Personal information
- Full name: Martin Joseph McDonnell
- Date of birth: 28 December 1920
- Place of birth: Wellington, New Zealand
- Date of death: 22 December 2005 (aged 84)
- Place of death: Perth, Western Australia
- Original team(s): West Footscray
- Height: 183 cm (6 ft 0 in)
- Weight: 80 kg (176 lb)
- Position(s): Defender

Playing career^{1}
- Years: Club / Games (Goals)
- 1939–41, 1944, 1946–50: Footscray / 92 (2)

Coaching career^{3}
- Years: Club / Games (W–L–D)
- 1960–1963: South Fremantle / 86 (37–47–2)
- ^{1} Playing statistics correct to the end of 1950.^{3} Coaching statistics correct as of 1963.

= Marty McDonnell =

Australian rules footballer and coach

Martin Joseph McDonnell (28 December 1920 – 22 December 2005) was an Australian rules footballer who played for Footscray in the Victorian Football League (VFL). He was born in New Zealand.
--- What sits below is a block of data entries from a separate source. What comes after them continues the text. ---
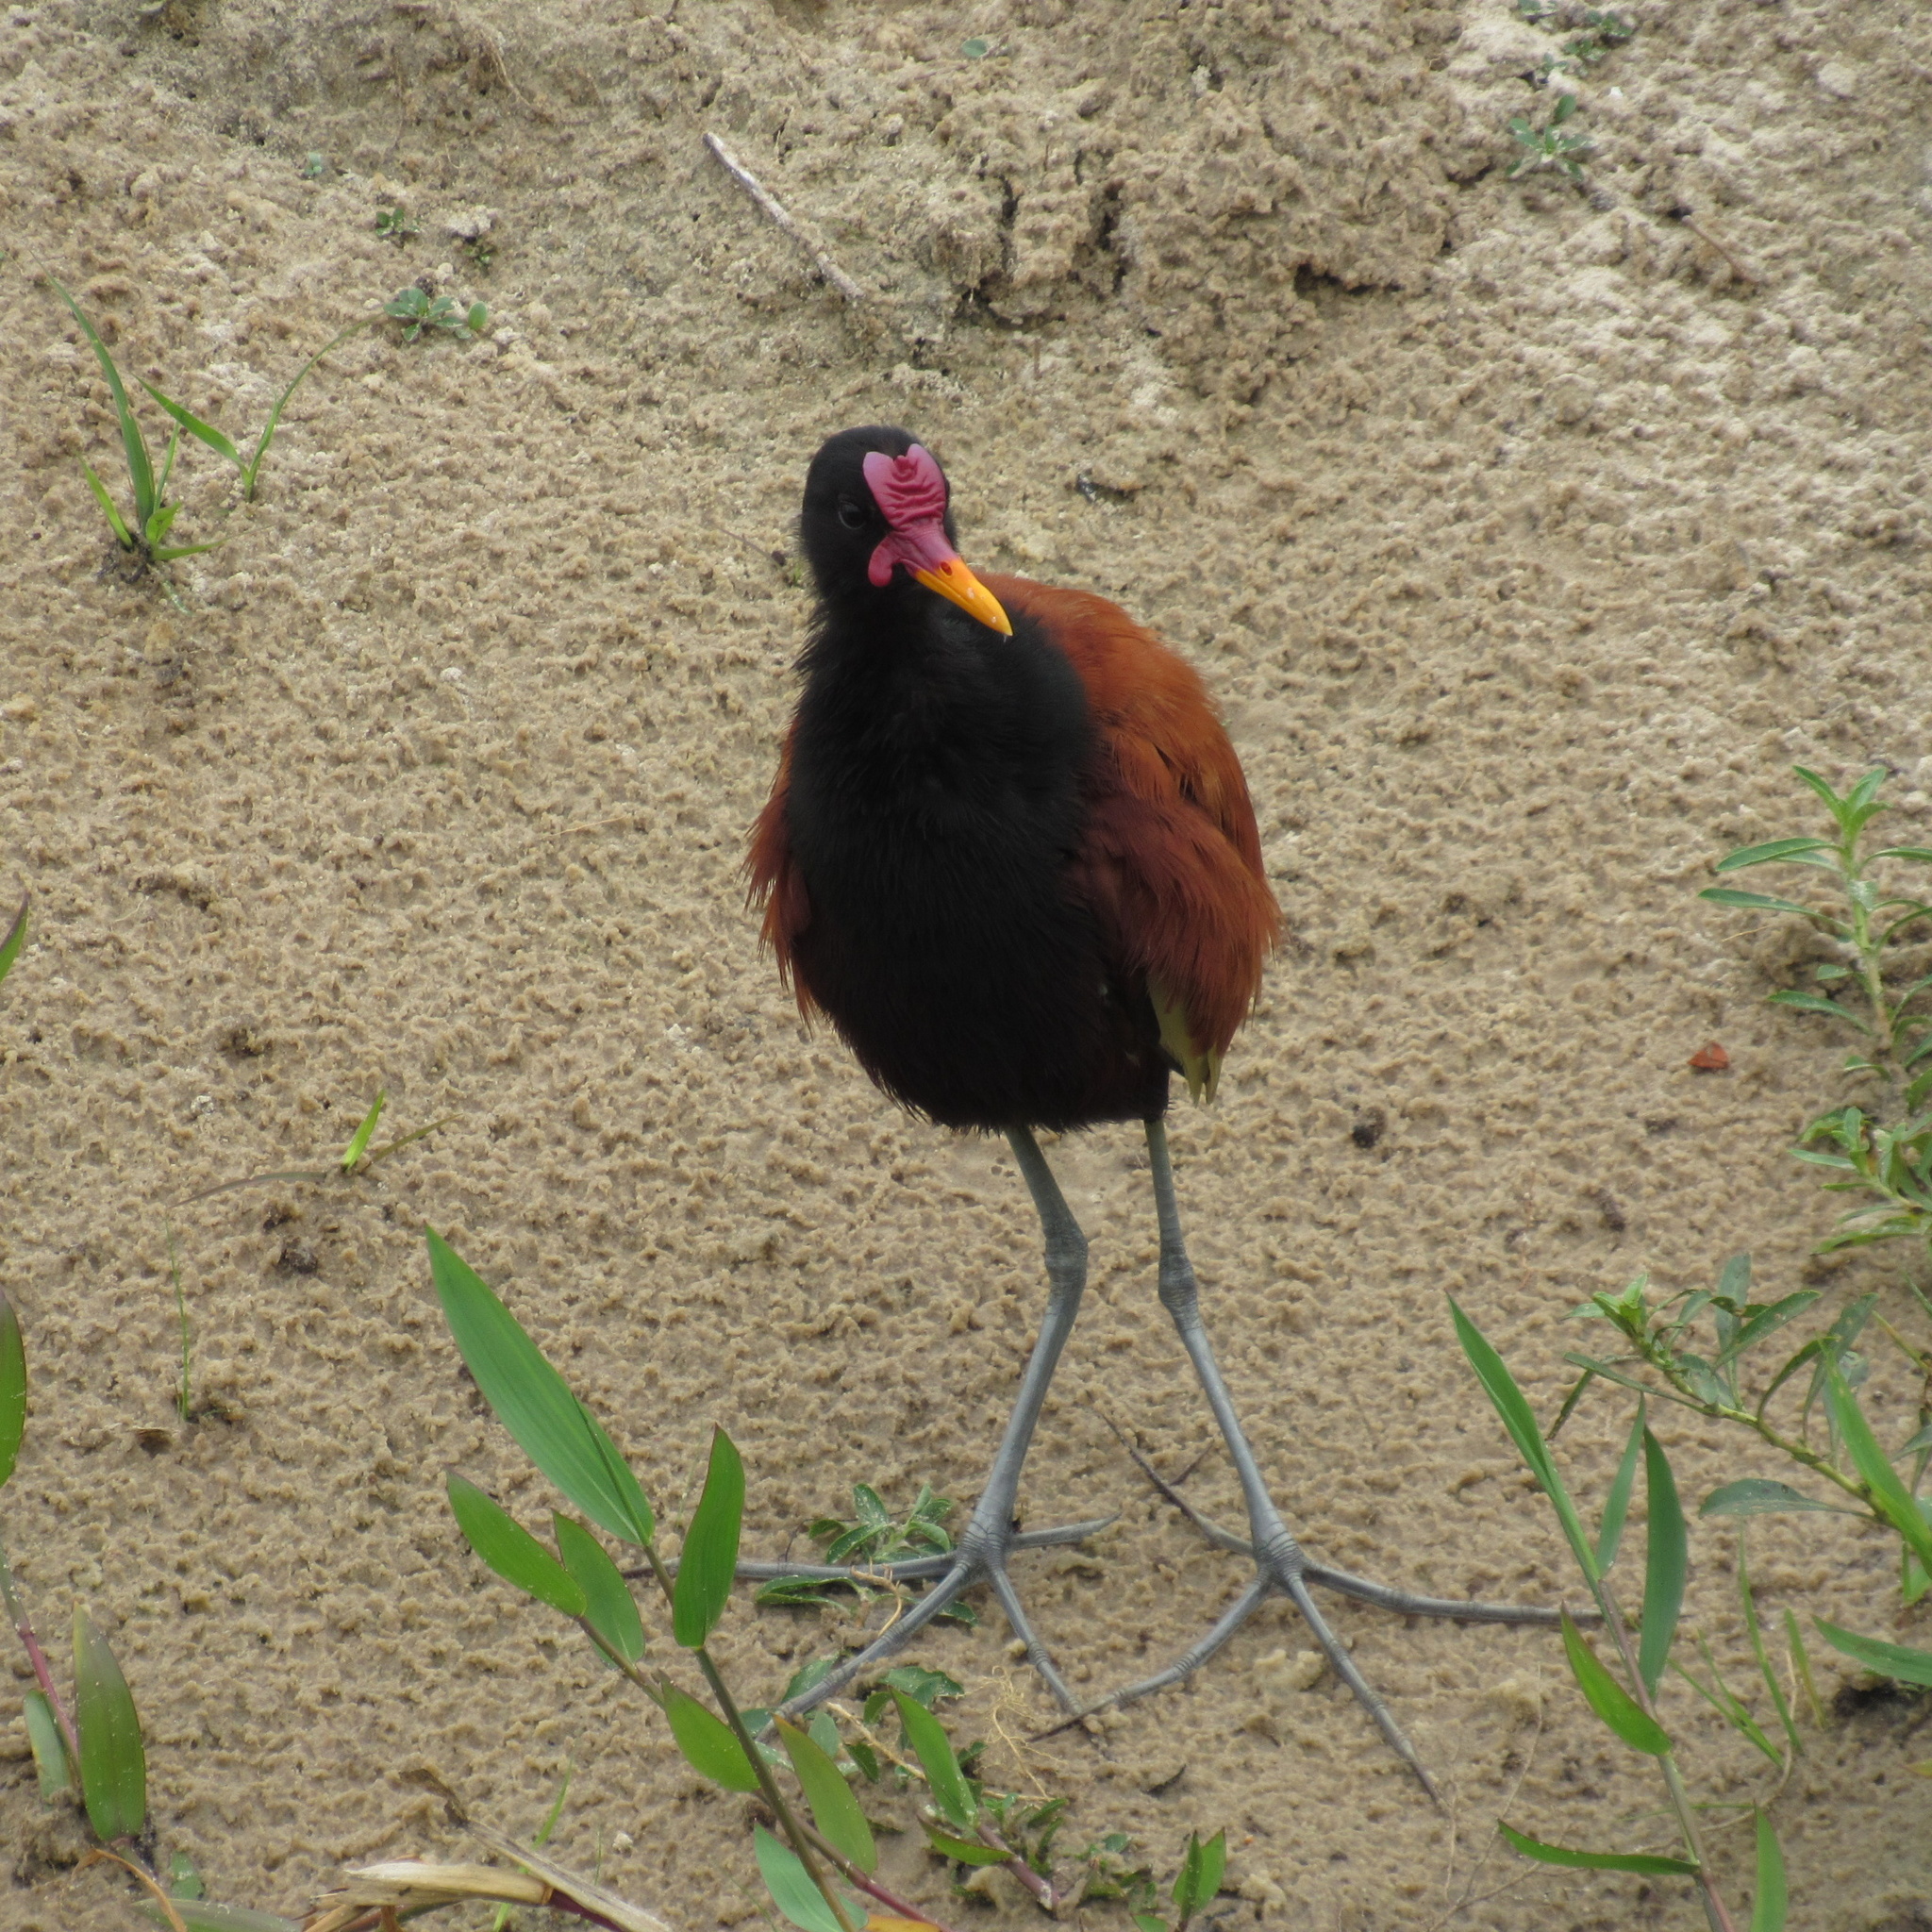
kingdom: Animalia
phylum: Chordata
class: Aves
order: Charadriiformes
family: Jacanidae
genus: Jacana
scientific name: Jacana jacana
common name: Wattled jacana
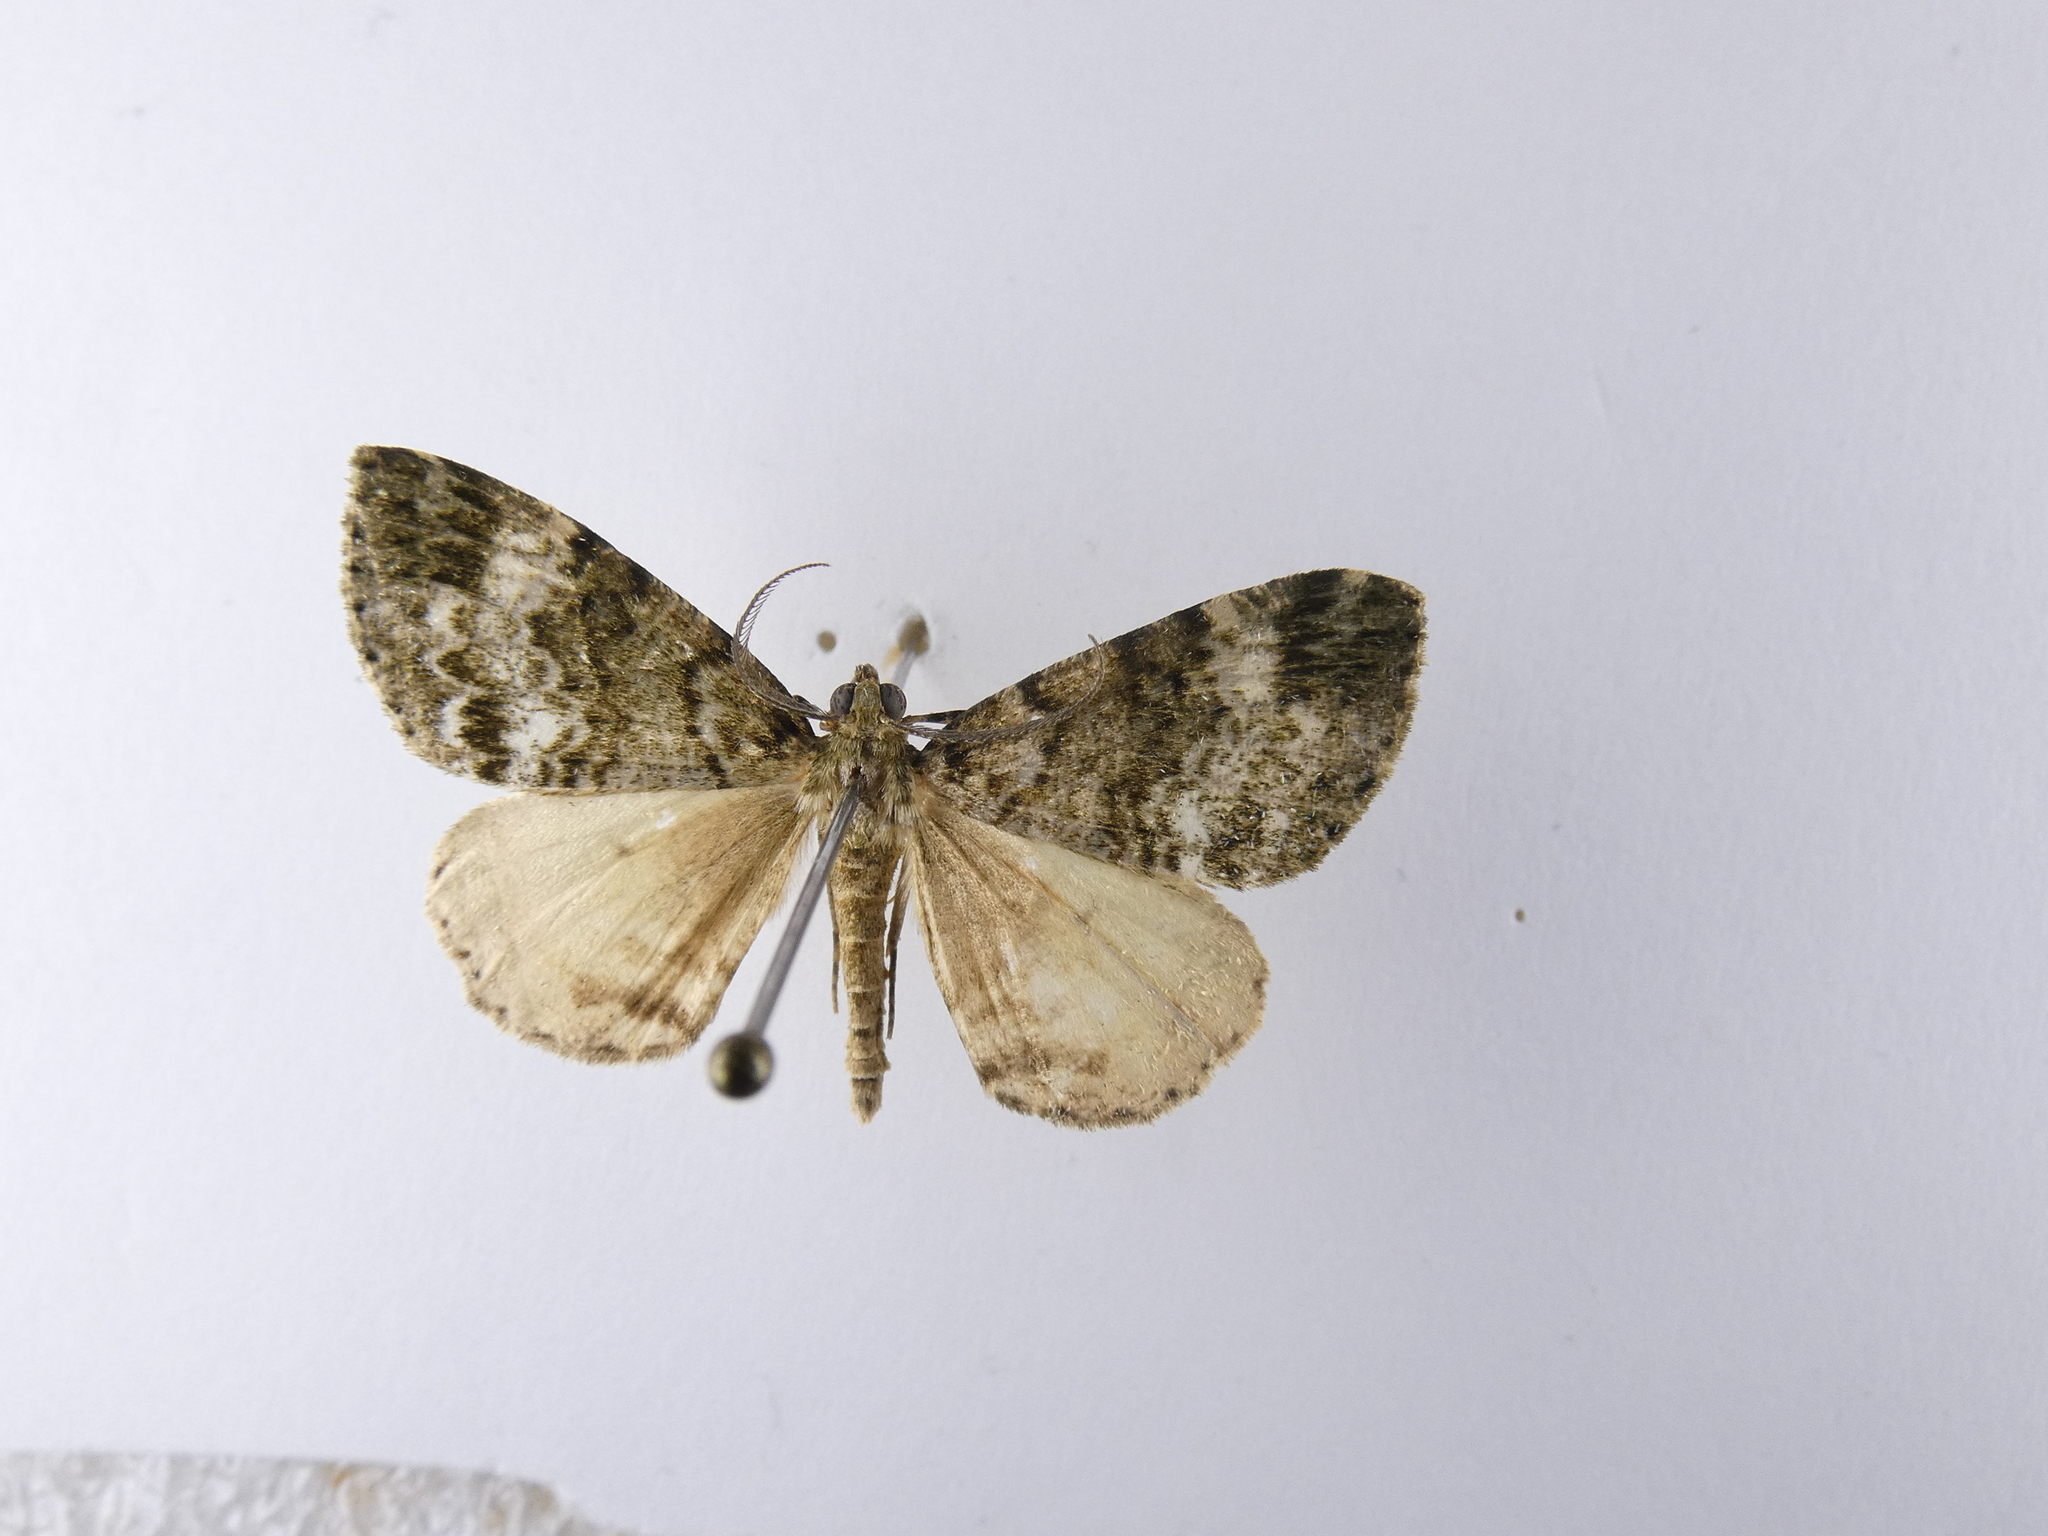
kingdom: Animalia
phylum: Arthropoda
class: Insecta
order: Lepidoptera
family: Geometridae
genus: Pseudocoremia
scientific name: Pseudocoremia indistincta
Recruited from West Footscray, McDonnell was a defender, used often at full-back. He was only a regular in the team after the war, having missed the entire 1942, 1943 and 1945 seasons due to service in the Pacific War. From 1947 to 1949, McDonnell missed just three games and he received the equal most votes by a Footscray player in the 1947 Brownlow Medal count. He represented the VFL eight times during his career.

He retired after the 1950 season and applied for the job of Footscray coach but after missing out joined Yarrawonga and coached them in the Ovens & Murray Football League, until 1954.

McDonnell was signed by South Fremantle as coach in 1960 and remained in that role for four years to mixed results: the club played finals for the first time in four seasons in 1960 and did so again in 1962, but in 1961 and 1963 the red and whites won just six matches in each season for last and second-last placings, so that his contract was not renewed after 1963 in favour of Ray Sorrell.